#### EXERCISE DIRECTIONS:
Please repeat every entry exactly as written, but skip the pictures.

▬▬▬▬▬▬

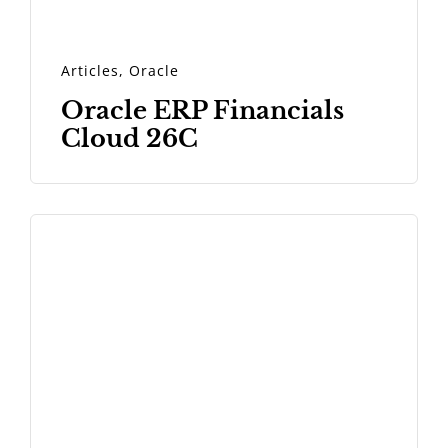
Articles
,
Oracle
Oracle ERP Financials
Cloud 26C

▬▬▬▬▬▬

#### THE COMPLETED TASK:
Articles
,
Oracle
Oracle ERP Financials
Cloud 26C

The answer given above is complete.